KARACHI: Pakistan has registered accelerated decline in death rates from TB and malaria since 2000, when the Millennium Development Goals were established to stop the spread of these diseases by 2015.
Although less pronounced, Malaria cases in Pakistan dropped to 2.9 percent annually between 2000 and 2013 while malaria mortality rates declined by an average of 4.6 percent each year, recording 3,160 malaria deaths in 2013.
As per details available in the study “Global, regional, and national incidence and mortality for HIV, tuberculosis, and malaria during 2000 to 2013,” TB also registered a decline with 277 cases of TB per 100,000 people in Pakistan for 2013.
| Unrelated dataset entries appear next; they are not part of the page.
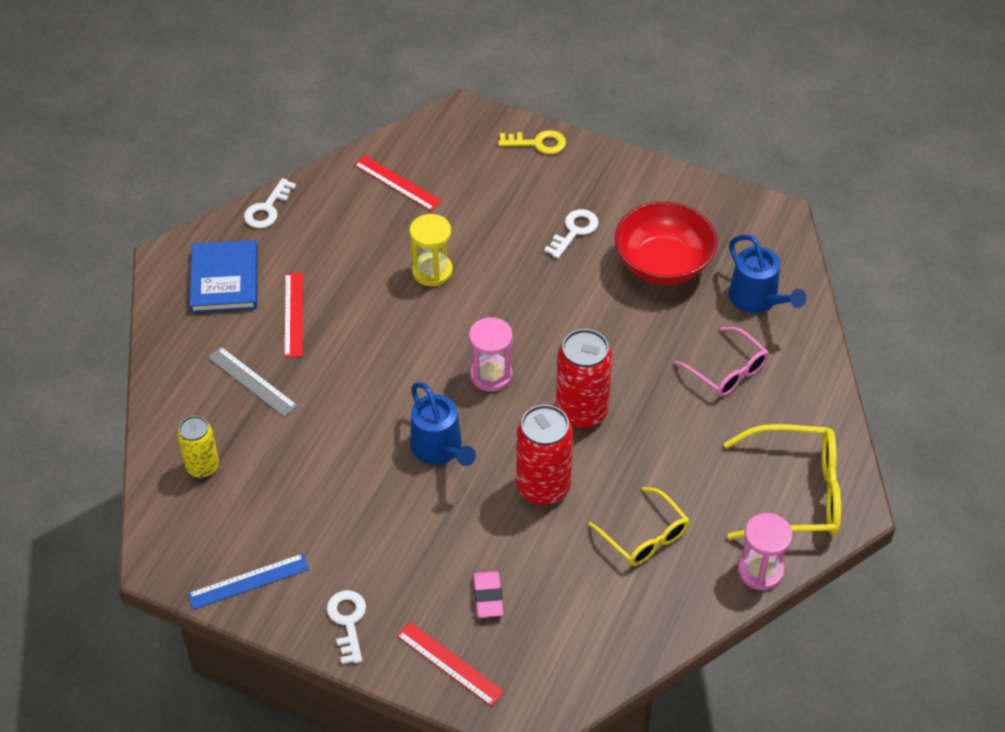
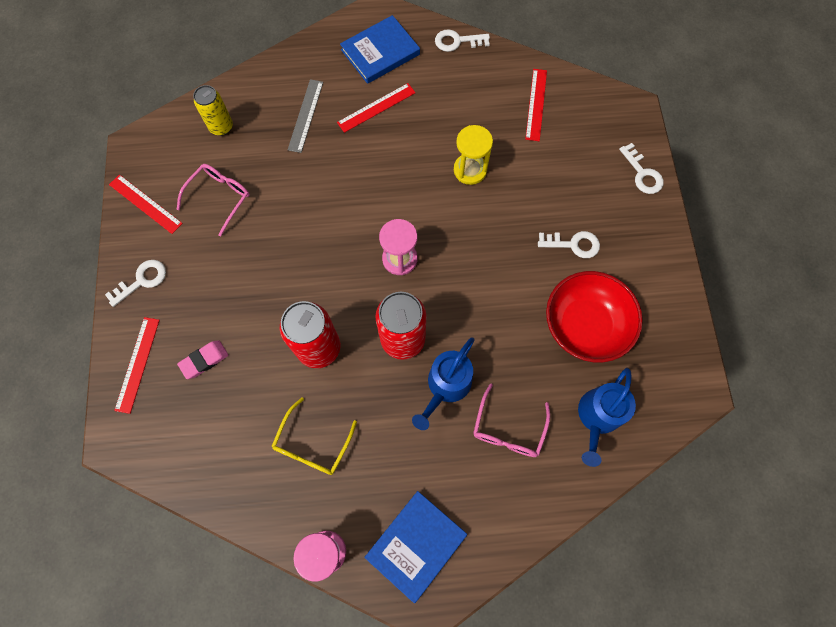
camera: 60 degrees right, 20 degrees up
(248, 581) = (145, 204): blue ruler -> red ruler
(296, 505) = (219, 197): none -> pink glasses
(440, 449) = (314, 261): blue watering can -> blue watering can (446, 386)
(538, 143) = (642, 174): yellow key -> white key
(795, 494) = (416, 545): yellow glasses -> blue book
In terms of new cases, Pakistan recorded 151 TB cases per 100,000 that year, said co-author of the study, Professor Zulfiqar Bhutta, Founding Director of the Centre of Excellence in Women and Child Health at the Aga Khan University and Co-Director at the Center for Global Child Health at The Hospital for Sick Children.
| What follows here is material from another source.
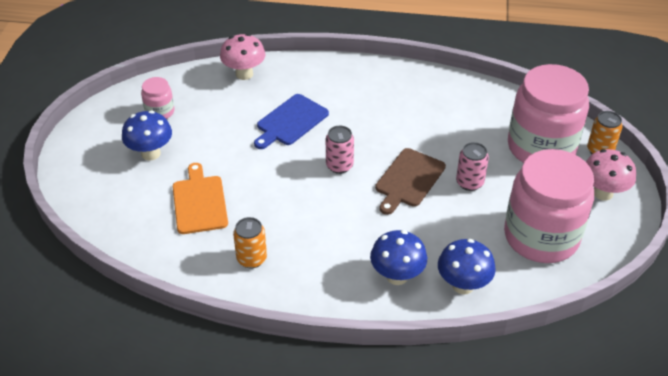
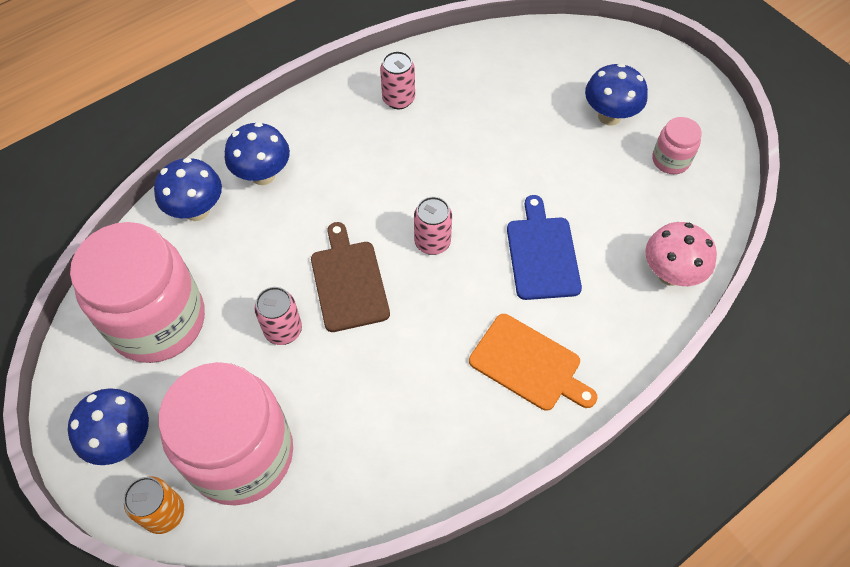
camera: 135 degrees right, 15 degrees up
(199, 202) = (504, 109): orange cutting board -> orange cutting board (529, 364)
(251, 259) = (398, 99): orange can -> pink can
(603, 193) = (123, 439): pink mushroom -> blue mushroom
The study, a systematic analysis for the Global Burden of Disease Study 2013, was conducted by an international consortium of researchers led by the Institute for Health Metrics and Evaluation (IHME) at the University of Washington.
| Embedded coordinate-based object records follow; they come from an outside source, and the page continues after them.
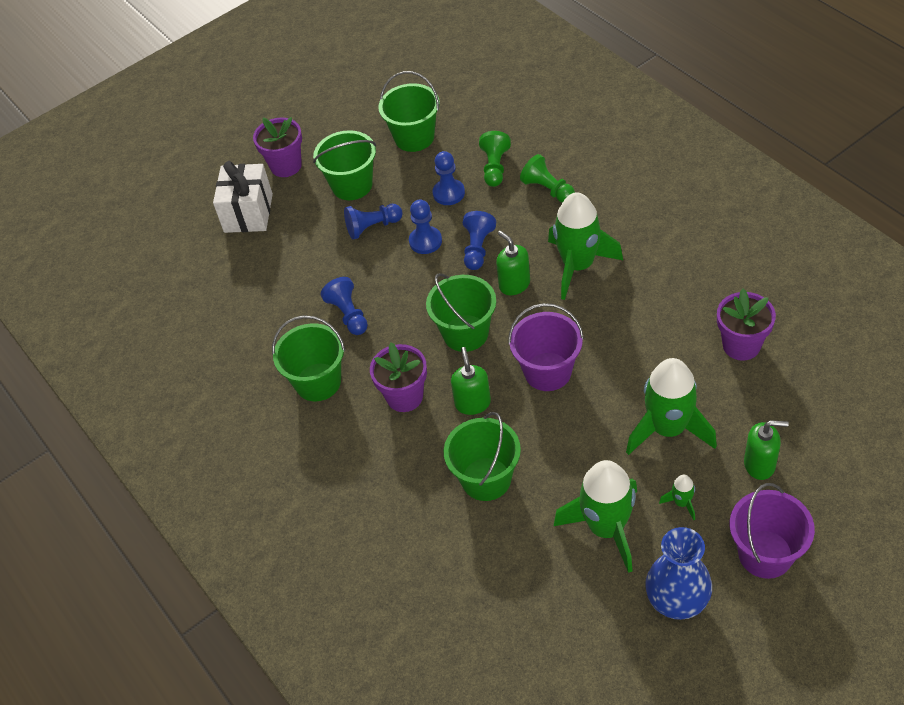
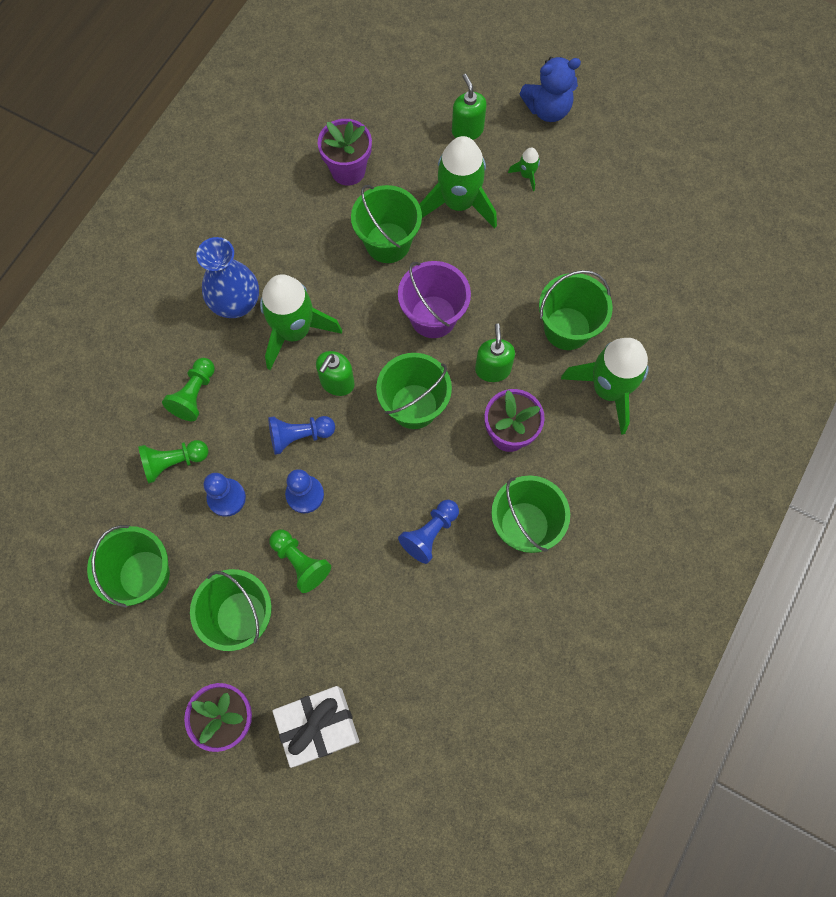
camera: 120 degrees left, 20 degrees up
(372, 227) = (300, 562): blue pawn -> green pawn
(472, 403) = (492, 369): green soap dispenser -> green soap dispenser turned 120 degrees clockwise
(606, 528) = (573, 222): green rocket -> green rocket (608, 389)
(643, 357) = (388, 243): none -> green bucket
(677, 601) = (614, 156): blue vase -> blue vase (236, 303)
(765, 554) = (547, 109): purple bucket -> blue teddy bear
TB death rates in Pakistan (32 deaths per 100,000) were lower than those in India (58 deaths per 100,000), but were much higher than the TB mortality rates in Iran for 2013 (2.8 deaths per 100,000).
Globally the tuberculosis deaths declined at a rate of 3.7 percent. Earlier and more effective treatment has also helped shorten the duration of tuberculosis infections worldwide.However, the authors note that aging of the population will lead to higher numbers of cases and deaths.
In both Pakistan and at the global level, the bulk of tuberculosis deaths tend to occur in older age groups. The study first-of-its-kind analysis of trend data from 188 countries also assessed trends in annual HIV/AIDS cases and deaths throughout the world. Contrary to the global trends with decline in HIV/AIDS induced deaths at a rate of 1.5 percent between 2000 and 2013, it was claiming more lives in Pakistan than ever.